The Law is a Poor Substitute for Morality

It is too bad that we think that the law can be a substitute for common sense, decency or fair play. It can’t be. We Americans are all about protecting our rights under the law and our freedoms. But don’t we also have a moral obligation to do what is right for society at large? Isn’t the price for freedom about doing the right thing without having to create a law in the first place?

If everyone just did what was plainly right and commonly seen as being in the public interest, there would be less need for laws and lawyers. We have 1.1 million lawyers in the United States. Japan, which has a population half our size, has just 23,000 active attorneys. How does Japan get along with so few attorneys?

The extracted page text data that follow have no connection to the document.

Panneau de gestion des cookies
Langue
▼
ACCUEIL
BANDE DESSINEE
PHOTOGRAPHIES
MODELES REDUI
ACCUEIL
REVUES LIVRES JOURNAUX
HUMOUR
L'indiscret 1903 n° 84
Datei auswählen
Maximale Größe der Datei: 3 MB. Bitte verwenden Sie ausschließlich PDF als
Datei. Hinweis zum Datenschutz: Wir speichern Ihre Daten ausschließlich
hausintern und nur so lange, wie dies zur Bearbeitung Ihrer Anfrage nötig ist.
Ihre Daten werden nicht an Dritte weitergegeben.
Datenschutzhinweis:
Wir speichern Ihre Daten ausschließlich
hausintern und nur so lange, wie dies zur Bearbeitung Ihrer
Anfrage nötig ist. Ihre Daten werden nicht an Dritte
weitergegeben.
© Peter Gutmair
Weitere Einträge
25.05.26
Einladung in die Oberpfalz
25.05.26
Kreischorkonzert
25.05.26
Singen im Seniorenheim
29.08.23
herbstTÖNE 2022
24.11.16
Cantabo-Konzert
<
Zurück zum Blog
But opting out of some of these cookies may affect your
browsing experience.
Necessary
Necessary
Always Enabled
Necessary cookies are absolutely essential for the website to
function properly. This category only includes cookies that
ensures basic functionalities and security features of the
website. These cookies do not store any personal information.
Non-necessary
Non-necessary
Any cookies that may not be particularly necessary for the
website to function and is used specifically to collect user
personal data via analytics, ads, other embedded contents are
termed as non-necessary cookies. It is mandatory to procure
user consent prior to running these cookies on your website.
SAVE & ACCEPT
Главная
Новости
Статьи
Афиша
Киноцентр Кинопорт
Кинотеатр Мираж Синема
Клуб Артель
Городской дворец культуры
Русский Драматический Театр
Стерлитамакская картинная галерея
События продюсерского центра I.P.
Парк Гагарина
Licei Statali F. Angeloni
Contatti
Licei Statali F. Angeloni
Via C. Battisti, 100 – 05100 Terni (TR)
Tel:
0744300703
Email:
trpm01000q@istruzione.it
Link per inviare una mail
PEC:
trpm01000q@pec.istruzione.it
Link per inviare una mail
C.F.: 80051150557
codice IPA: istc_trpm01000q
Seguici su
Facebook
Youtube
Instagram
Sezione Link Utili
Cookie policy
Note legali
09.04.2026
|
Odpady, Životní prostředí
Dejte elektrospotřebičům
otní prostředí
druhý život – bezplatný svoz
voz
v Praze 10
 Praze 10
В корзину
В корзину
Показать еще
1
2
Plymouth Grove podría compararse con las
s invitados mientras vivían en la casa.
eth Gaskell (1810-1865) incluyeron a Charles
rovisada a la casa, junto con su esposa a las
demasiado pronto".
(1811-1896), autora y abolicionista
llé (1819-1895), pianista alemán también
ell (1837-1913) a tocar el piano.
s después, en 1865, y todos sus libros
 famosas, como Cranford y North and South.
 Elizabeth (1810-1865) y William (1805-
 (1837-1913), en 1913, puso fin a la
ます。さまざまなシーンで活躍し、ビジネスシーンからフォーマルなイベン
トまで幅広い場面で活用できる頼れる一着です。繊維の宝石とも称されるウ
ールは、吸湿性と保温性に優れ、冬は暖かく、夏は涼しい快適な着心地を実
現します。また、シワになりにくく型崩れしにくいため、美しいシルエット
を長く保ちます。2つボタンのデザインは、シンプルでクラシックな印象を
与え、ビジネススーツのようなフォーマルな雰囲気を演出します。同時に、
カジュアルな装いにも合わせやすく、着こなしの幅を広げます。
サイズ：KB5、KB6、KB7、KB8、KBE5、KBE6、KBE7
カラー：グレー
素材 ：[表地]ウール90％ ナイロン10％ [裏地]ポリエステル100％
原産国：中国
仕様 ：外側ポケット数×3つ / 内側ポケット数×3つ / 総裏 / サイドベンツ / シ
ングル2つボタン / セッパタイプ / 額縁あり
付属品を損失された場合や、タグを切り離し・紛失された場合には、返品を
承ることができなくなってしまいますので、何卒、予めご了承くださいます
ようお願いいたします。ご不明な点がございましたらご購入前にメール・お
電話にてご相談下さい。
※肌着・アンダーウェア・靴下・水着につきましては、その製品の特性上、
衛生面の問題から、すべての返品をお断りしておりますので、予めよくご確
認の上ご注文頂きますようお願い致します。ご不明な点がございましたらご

Here in America, anything that is not explicitly outlawed is deemed to be “legal”. It is just the opposite in Japan. If it is not explicitly allowed by the law, you should assume it is illegal. The Japanese system provides regulators with wide discretionary authority to decide what is allowed and what is not.

I am frustrated and angry with how people follow “the letter of the law”, but pervert and abuse the clear intent of the law. Take the ban on marketing cigarettes to children. When I attended a Tobacco-Free Charlotte County meeting organized by the Charlotte County Health Department last week, I learned for the first time how tobacco companies are getting around the prohibition of marketing cigarettes to minors. It really makes me mad.

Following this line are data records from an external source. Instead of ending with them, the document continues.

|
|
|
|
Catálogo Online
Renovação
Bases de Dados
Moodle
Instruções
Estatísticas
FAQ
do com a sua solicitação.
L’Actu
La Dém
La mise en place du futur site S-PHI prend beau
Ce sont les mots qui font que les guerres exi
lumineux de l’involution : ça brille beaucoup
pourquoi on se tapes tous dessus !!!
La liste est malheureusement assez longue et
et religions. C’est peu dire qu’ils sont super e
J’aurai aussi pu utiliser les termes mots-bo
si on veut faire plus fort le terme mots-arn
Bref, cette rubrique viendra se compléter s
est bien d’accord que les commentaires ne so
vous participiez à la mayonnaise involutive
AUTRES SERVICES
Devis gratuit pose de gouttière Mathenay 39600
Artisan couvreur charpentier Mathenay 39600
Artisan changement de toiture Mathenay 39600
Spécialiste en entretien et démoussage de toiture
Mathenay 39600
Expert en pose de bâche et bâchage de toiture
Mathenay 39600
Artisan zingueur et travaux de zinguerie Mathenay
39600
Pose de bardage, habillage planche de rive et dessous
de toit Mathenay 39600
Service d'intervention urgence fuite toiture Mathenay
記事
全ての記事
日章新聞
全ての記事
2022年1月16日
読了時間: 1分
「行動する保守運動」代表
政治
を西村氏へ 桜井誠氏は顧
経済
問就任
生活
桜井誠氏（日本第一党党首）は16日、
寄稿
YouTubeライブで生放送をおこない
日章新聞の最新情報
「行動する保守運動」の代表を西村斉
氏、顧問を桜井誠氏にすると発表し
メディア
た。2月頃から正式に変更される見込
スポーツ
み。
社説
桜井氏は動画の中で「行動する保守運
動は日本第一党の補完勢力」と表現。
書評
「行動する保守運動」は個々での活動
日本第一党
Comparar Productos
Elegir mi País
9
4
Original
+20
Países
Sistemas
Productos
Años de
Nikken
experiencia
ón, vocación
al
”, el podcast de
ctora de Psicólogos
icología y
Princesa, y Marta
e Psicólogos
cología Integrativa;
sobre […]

For example, I didn’t know that you could convert cigarettes into “cigars” to get around the law, simply by changing the packaging. I had never heard of nicotine laced toothpicks, swizzle sticks, lip-balm, candy flavored tobacco (snuff) and candy-flavored nicotine drops that look like harmless breath mints.

To me nicotine laced products are all drug delivery systems that should simply be banned. Now that the FDA has the authority to regulate the manufacturing, marketing and sale of tobacco products, I hope they’ll get to work. In the meantime, tobacco companies and others continue to devise new ways to evade the law and create a new generation of addicts. It is reprehensible.

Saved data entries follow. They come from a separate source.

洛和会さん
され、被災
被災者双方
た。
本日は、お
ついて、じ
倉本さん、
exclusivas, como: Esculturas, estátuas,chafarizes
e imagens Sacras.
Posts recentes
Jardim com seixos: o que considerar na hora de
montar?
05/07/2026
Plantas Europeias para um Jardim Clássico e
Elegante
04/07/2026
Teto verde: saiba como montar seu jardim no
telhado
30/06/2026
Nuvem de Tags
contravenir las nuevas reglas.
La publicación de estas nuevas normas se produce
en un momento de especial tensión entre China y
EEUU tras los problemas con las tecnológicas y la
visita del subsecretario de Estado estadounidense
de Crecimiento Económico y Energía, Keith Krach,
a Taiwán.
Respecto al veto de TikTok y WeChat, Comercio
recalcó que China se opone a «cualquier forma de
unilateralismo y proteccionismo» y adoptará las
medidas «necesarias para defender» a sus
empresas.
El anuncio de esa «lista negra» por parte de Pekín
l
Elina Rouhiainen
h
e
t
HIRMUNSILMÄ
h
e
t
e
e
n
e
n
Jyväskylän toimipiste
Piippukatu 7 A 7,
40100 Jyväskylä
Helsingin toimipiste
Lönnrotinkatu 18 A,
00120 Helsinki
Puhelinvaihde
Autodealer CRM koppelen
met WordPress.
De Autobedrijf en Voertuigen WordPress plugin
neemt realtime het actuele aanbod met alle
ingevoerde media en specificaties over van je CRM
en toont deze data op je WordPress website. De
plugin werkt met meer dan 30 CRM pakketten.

There is hardly a person in this country that doesn’t know that nicotine is a habit forming, potentially lethal substance. Nicotine laced products, including smokeless tobacco, are being marketed under the guise of being smoking-cessation products. In reality many of these products are being used as just another way of turning our kids into nicotine addicts. Who do they think they are kidding?

What’s the harm of nicotine-laced products? It is widely assumed that tar and other substances in tobacco smoke are the cancer causing agents in cigarettes. Get rid of the smoke and you get rid of the problem. But recent studies have made a strong connection between nicotine itself and cancer. The thought is that, over time, nicotine impairs the immune system and your body’s ability to fight and destroy cancer cells.

To avoid the high federal excise tax on cigarettes, tobacco retailers are now taking advantage of a loophole in the law with new “roll your own” machines. The new machines, being deployed at tobacco shops across the country, produce a carton of cigarettes in about 8 minutes using loose tobacco, which is exempt from federal taxes. A carton of roll your own costs just $21, about half the price of a carton of regular cigarettes.

When an existing law does not do what it was intended to do, we enact more laws to close such “loopholes.” The fact is that people who are intent on circumventing the law will always find a work around. If it is very profitable and illegal they’ll just go underground. The law is surely no substitute for morality.